Lily is haunted by memories-of who she once was, and of a person, long gone, who defined her existence. She has nothing but time now, as she recounts the tale of Snow Flower, and asks the gods for forgiveness.
In nineteenth-century China, when wives and daughters were foot-bound and lived in almost total seclusion, the women in one remote Hunan county developed their own secret code for communication: nu shu ("women's writing"). Some girls were paired with laotongs, "old sames," in emotional matches that lasted throughout their lives. They painted letters on fans, embroidered messages on handkerchiefs, and composed stories, thereby reaching out of their isolation to share their hopes, dreams, and accomplishments.
With the arrival of a silk fan on which Snow Flower has composed for Lily a poem of introduction in nu shu, their friendship is sealed and they become "old sames" at the tender age of seven. As the years pass, through famine and rebellion, they reflect upon their arranged marriages, loneliness, and the joys and tragedies of motherhood. The two find solace, developing a bond that keeps their spirits alive. But when a misunderstanding arises, their lifelong friendship suddenly threatens to tear apart.
Snow Flower and the Secret Fan is a brilliantly realistic journey back to an era of Chinese history that is as deeply moving as it is sorrowful. With the period detail and deep resonance of Memoirs of a Geisha, this lyrical and emotionally charged novel delves into one of the most mysterious of human relationships: female friendship.
 
Annotation:
Coded communications eloquently detail the (literally and figuratively) painful constrictions (such as foot-binding) and unexpected rewards of the traditions by which 19th-century Chinese country women conducted their lives.

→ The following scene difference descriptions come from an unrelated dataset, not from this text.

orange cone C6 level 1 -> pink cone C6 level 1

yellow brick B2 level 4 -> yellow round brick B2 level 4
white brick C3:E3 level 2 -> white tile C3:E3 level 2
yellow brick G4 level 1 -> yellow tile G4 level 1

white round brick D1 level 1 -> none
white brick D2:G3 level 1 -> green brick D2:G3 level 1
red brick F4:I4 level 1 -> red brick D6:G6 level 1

Lily, an elderly matriarch, looks back at her intimate friendship with Snow Flower, a relationship initiated when both were seven years old with a fan Snow Flower sent to Lily. Using a special women's language called "nu shu," the two pour out their innermost feelings to one another, deepening their connection throughout the years until a betrayal divides them.

 

Praise
Kirkus
"A nuanced exploration of women's friendship and women's writing in a remote corner of Imperial China....A keenly imagined journey into the women's quarters." 04/15/2005

Publishers Weekly
"As both a suspenseful and poignant story and an absorbing historical chronicle, this novel has best seller potential and should become a reading group favorite as well." (starred review) 04/18/2005

Booklist
"See's writing is intricate and graceful, and her attention to detail never wavers, making for a lush, involving reading experience. This beautiful tale should have wide appeal." - Kristine Huntley July 2005

New York Times Book Review
"See skillfully conveys the isolation endured by so many Chinese women, providing heart-wrenching descriptions of the cloistered domestic world into which young girls retreat, and essentially remain for the rest of their lives. See's knowledge of Chinese history never sounds preachy or textbookish; instead, she deploys sympathetic characters within the constraints of a specific place and time." - Maggie Galehouse 09/25/2005


 
 
Read A Chapter

Chapter One

Chapter 1

Milk Years

My name is Lily. I came into this world on the fifth day of the six month of the third year of Emperor Daoguang’s reign. Puwei, my home village, is in Yongming County, the county of Everlasting Brightness. Most people who live here are descended from the Yao ethnic tribe. From the storytellers who visited Puwei when I was a girl, I learned that the Yao first arrived in this area twelve hundred years ago during the Tang dynasty, but most families came a century later, when they fled the Mongol armies who invaded the north. Although the people of our region have never been rich, we have rarely been so poor that women had to work in the fields.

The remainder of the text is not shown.